In fact, some monks—younger ones in particular—did made gestures and statements in the language of the democracy movement. It was this more expressly political position that the Western media has emphasized.

On October 24, for example, Agence France-Presse reported, “Myanmar has been in the world spotlight since pro-democracy protests spearheaded by the country’s revered Buddhist monks were violently put down by the regime last month.” And on December 7, AP spoke of “[m]ounting pro-democracy protests led by Buddhist monks.”

Only one journalist, Dinah Gardner, captured the anti-politics story, in a November 10 article in Asia Times Online:

“The real tragedy was the politicization of the protests. The monks first marched only to plead with the government to do something about the crippling poverty….Matters started to go awry, say observers, when the main opposition, the National League for Democracy (NLD), jumped on board and added their call for democracy. The order to start shooting would never have been given if the demonstrations had not been sabotaged.

“‘The monks would be marching and the NLD would run ahead, parting the crowds and directing the monks like traffic,’ remembers one Yangon-based expatriate. ‘At one point they came to a junction and waved the monks towards the right-side route, but the lead monks choose the left path. That was telling.’

“The protests could have gone on for much longer if the monks had been in charge, says another NGO worker. ‘I think it’s really a pity that the protests didn’t just stick with the monks because what would the government have done if the monks peacefully walked on and on and on? It would be very difficult for them to start shooting. They would have had to tolerate it for a longer time and then you would have started this culture of demonstrations.’

“Even activists agree that the bulk of Myanmar’s citizens just want a better life. ‘Most people don’t know much about democracy,’ said a Yangon-based former political prisoner. ‘They just want enough money to feed their family.’”

The two protest positions—the anti-political turning over of the bowl and the pro-democracy activism—are, in fact, not easy to disengage. For the media, the challenge of making sense of the Burmese religio-political landscape is hugely complicated by lack of physical access.

Even so, the Internet has opened up possibilities for accessing internal reports and interpretations in an entirely new way. Scholars of Burma have themselves relied much more on these sources than on newspapers to keep abreast of the developments on the ground.

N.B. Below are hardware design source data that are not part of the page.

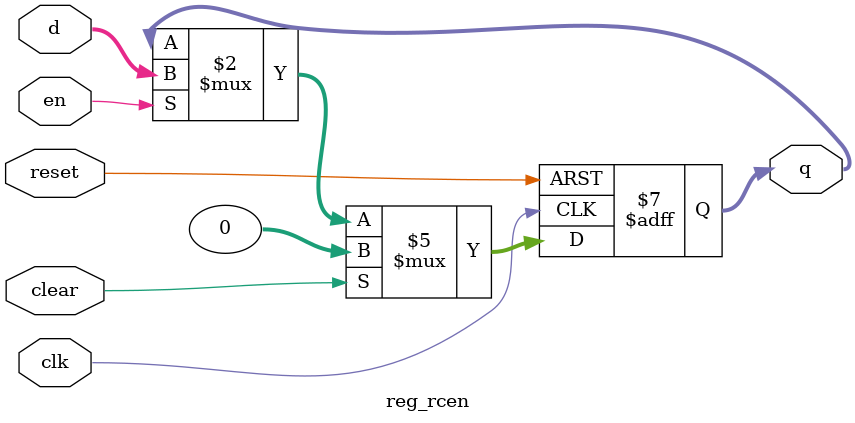
<source format=sv>

module reg_rcen #(parameter N = 32)
(
	input logic clk, reset, en, clear, 
	input logic [N-1:0] d,
	output logic [N-1:0] q
);
	
	always_ff @(posedge clk, posedge reset)
		if (reset) q <= 0;
		else if (clear) q <= 0;
		else if (en) q <= d;
		
endmodule

</source>
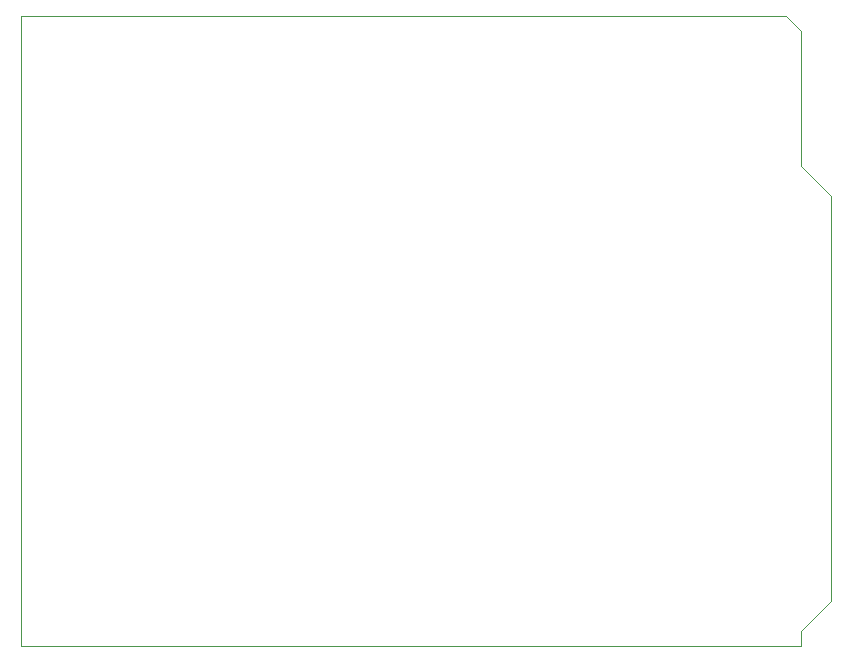
<source format=gbr>
%TF.GenerationSoftware,KiCad,Pcbnew,5.99.0+really5.1.10+dfsg1-1*%
%TF.CreationDate,2021-10-27T10:57:28+02:00*%
%TF.ProjectId,apico_shield,61706963-6f5f-4736-9869-656c642e6b69,rev?*%
%TF.SameCoordinates,Original*%
%TF.FileFunction,Profile,NP*%
%FSLAX46Y46*%
G04 Gerber Fmt 4.6, Leading zero omitted, Abs format (unit mm)*
G04 Created by KiCad (PCBNEW 5.99.0+really5.1.10+dfsg1-1) date 2021-10-27 10:57:28*
%MOMM*%
%LPD*%
G01*
G04 APERTURE LIST*
%TA.AperFunction,Profile*%
%ADD10C,0.050000*%
%TD*%
G04 APERTURE END LIST*
D10*
X180340000Y-127000000D02*
X114300000Y-127000000D01*
X179070000Y-73660000D02*
X180340000Y-74930000D01*
X114300000Y-73660000D02*
X179070000Y-73660000D01*
X180340000Y-86360000D02*
X182880000Y-88900000D01*
X180340000Y-74930000D02*
X180340000Y-86360000D01*
X114300000Y-127000000D02*
X114300000Y-73660000D01*
X182880000Y-123190000D02*
X180340000Y-125730000D01*
X180340000Y-125730000D02*
X180340000Y-127000000D01*
X182880000Y-88900000D02*
X182880000Y-123190000D01*
M02*

</source>
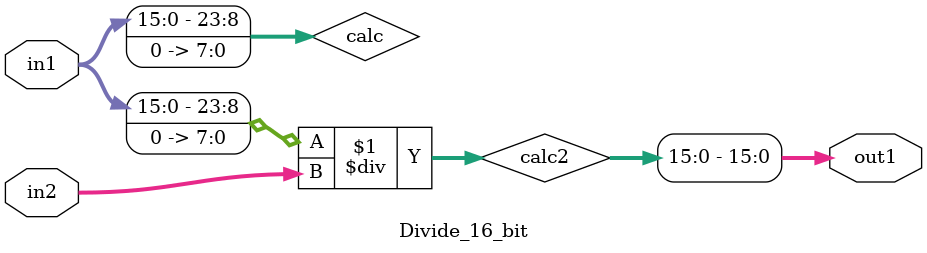
<source format=v>
`timescale 1ns / 1ps

module Divide_16_bit(
    input signed [15:0] in1,
    input signed [15:0] in2,
    //input rst,
    output wire signed [15:0] out1
    );
    
    wire signed [23:0] calc;
    wire signed [23:0] calc2;
    
    assign calc[23:8] = in1;
    assign calc[7:0] = 8'h00;
    assign calc2 = calc / in2;
    assign out1 = calc2[15:0];
    
    /*
    always @(posedge rst) begin
        out1 = 0;
    end
    */
endmodule

/*
module Divide_16_bit(
    input [15:0] in1,
    input [15:0] in2,
    input rst,
    input clk,
    output reg [15:0] out1
    );
    
    reg signed [31:0] calc;
    reg signed [15:0] calc2;
    
    initial begin
        assign calc[23:8] = in1;
        assign calc2 = calc / in2;
    end
    
    always @(posedge clk or posedge rst) begin
        if(rst) begin
            out1 = 0;
        end
        else begin
            out1 = calc2;
        end
    end
    
endmodule
*/
</source>
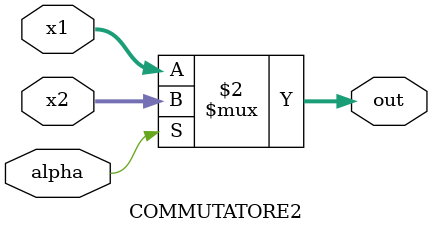
<source format=v>
/*
* Commutatore da N bit a due vie con 2tp di ritardo
*/
module COMMUTATORE2 (output [N-1:0]out, input [N-1:0]x1, input [N-1:0]x2, input alpha);
  parameter N=32;
  
  assign #2 out = ((~alpha) ? x1 : x2);

endmodule

</source>
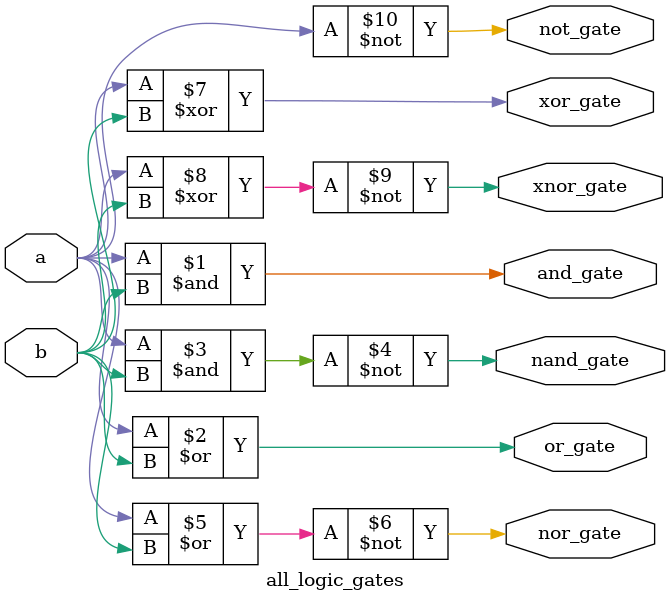
<source format=v>
module all_logic_gates(input a, b,
                       output not_gate,
                       output and_gate,
                       output or_gate,
                       output nand_gate,
                       output nor_gate,
                       output xor_gate,
                       output xnor_gate);
  
  not n1(not_gate,a);
  and a1(and_gate,a,b);
  or o1(or_gate,a,b);
  nand na1(nand_gate,a,b);
  nor no1(nor_gate,a,b);
  xor x1(xor_gate,a,b);
  xnor xn1(xnor_gate,a,b);
  
endmodule
   
</source>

In addition, the thriving pro-democracy activist movement outside the country, which includes many expatriate Burmese, has contributed much to shaping the understandings on the ground in Burma. Activists have fastened on to the voices of the All Burma Monks’ Alliance, the most explicitly pro-democracy group within the Sangha.

As in any political debate, there are bitter divisions outside the country over the question of how to bring about regime change in Burma. These have centered on the question of the usefulness of sanctions and, more fundamentally, the question of the relevance of the notion of democracy itself in a country where exposure to its principles has been rudimentary at best.

The most widely understood moral principles of fair and just governance still derive from Buddhist models. The mass protests by monks stemmed specifically from the regime’s refusal to be morally corrected by the Sangha and to amend its behavior in accordance with the monks’ rebuke.

The regime’s violent reaction to the monks’ action suggests that there can be no return to status quo ante, and that the ’07 protest therefore represents the beginning of the end for the regime. At this writing, although the events in Burma have stopped being widely reported on, the monks have continued their boycott.

The laity are said to be attending, and passing around VCDs of, monks’ lectures that are bold in their discussions about bad kings and about the regime’s planting of bogus monks into the Sangha. The best hope for regime change may continue to lie, as hope for reform always has in Burma, with the Sangha’s moral authority.